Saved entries
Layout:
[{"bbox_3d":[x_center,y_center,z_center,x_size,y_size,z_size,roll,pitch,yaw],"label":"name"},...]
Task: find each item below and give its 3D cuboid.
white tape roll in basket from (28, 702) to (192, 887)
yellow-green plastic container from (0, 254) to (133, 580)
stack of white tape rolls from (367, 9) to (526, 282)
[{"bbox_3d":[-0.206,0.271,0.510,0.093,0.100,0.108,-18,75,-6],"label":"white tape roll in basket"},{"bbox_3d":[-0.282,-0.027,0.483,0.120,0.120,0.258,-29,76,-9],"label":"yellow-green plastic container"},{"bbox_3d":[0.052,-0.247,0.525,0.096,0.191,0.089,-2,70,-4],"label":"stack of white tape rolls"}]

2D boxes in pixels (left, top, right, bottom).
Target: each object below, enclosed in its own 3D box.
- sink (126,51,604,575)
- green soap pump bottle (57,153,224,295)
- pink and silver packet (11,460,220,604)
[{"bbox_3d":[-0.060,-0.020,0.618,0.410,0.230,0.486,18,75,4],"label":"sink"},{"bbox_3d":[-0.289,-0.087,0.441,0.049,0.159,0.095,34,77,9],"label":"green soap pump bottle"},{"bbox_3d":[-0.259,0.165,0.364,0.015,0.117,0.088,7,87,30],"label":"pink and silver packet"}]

- **EXERCISE GOAL**: Your task is to retype all of the records exactly.

- **RESPONSE TO THIS TASK**:
Layout:
[{"bbox_3d":[x_center,y_center,z_center,x_size,y_size,z_size,roll,pitch,yaw],"label":"name"},...]
Task: find each item below and give its 3D cuboid.
white tape roll in basket from (28, 702) to (192, 887)
yellow-green plastic container from (0, 254) to (133, 580)
stack of white tape rolls from (367, 9) to (526, 282)
[{"bbox_3d":[-0.206,0.271,0.510,0.093,0.100,0.108,-18,75,-6],"label":"white tape roll in basket"},{"bbox_3d":[-0.282,-0.027,0.483,0.120,0.120,0.258,-29,76,-9],"label":"yellow-green plastic container"},{"bbox_3d":[0.052,-0.247,0.525,0.096,0.191,0.089,-2,70,-4],"label":"stack of white tape rolls"}]

2D boxes in pixels (left, top, right, bottom).
Target: each object below, enclosed in its own 3D box.
- sink (126,51,604,575)
- green soap pump bottle (57,153,224,295)
- pink and silver packet (11,460,220,604)
[{"bbox_3d":[-0.060,-0.020,0.618,0.410,0.230,0.486,18,75,4],"label":"sink"},{"bbox_3d":[-0.289,-0.087,0.441,0.049,0.159,0.095,34,77,9],"label":"green soap pump bottle"},{"bbox_3d":[-0.259,0.165,0.364,0.015,0.117,0.088,7,87,30],"label":"pink and silver packet"}]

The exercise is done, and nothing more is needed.